-------- GIVEN RECORDS --------
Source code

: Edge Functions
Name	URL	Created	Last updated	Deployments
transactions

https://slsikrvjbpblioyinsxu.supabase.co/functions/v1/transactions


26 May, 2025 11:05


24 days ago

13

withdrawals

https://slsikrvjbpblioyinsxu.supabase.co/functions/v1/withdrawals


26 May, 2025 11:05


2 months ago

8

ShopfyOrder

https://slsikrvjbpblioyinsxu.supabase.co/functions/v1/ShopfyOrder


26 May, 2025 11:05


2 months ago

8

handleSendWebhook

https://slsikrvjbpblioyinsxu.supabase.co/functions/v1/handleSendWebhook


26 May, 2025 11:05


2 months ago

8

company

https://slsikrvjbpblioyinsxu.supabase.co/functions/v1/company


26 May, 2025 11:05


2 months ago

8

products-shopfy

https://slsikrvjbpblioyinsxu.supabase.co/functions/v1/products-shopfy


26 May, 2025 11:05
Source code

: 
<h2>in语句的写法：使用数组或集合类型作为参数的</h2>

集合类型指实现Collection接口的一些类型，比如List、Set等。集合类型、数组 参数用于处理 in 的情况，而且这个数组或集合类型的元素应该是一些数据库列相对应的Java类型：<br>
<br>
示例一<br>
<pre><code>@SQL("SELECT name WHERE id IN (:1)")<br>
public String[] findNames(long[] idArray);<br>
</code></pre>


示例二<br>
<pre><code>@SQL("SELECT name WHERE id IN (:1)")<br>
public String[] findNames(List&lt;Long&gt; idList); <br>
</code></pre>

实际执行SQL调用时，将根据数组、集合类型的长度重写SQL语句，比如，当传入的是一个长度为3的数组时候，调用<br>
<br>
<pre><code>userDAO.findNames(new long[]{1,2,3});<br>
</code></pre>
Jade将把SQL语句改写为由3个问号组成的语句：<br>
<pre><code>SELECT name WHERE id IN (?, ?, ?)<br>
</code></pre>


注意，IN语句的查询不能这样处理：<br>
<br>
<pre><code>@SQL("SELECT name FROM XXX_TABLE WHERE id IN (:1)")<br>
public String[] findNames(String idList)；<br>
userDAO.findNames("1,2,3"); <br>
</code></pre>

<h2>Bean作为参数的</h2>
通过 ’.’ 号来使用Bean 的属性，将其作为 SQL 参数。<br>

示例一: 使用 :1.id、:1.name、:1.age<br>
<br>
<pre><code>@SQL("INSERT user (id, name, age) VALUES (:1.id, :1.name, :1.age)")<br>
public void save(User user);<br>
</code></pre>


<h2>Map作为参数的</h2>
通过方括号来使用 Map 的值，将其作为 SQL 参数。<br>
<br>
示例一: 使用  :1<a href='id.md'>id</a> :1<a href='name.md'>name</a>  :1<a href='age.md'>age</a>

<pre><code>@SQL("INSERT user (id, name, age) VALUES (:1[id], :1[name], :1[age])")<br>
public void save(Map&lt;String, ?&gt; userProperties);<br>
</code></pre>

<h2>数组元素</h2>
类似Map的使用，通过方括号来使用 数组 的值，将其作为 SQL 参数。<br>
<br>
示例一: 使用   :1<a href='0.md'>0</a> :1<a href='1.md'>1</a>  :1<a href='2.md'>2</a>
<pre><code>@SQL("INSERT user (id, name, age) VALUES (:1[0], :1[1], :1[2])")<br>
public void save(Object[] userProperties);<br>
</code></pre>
--------
### YOUR INSTRUCTIONS
Which lines in the records above hold the string "WHERE"? Copy each of them.

### TASK RESULT
<pre><code>@SQL("SELECT name WHERE id IN (:1)")<br>
<pre><code>@SQL("SELECT name WHERE id IN (:1)")<br>
<pre><code>SELECT name WHERE id IN (?, ?, ?)<br>
<pre><code>@SQL("SELECT name FROM XXX_TABLE WHERE id IN (:1)")<br>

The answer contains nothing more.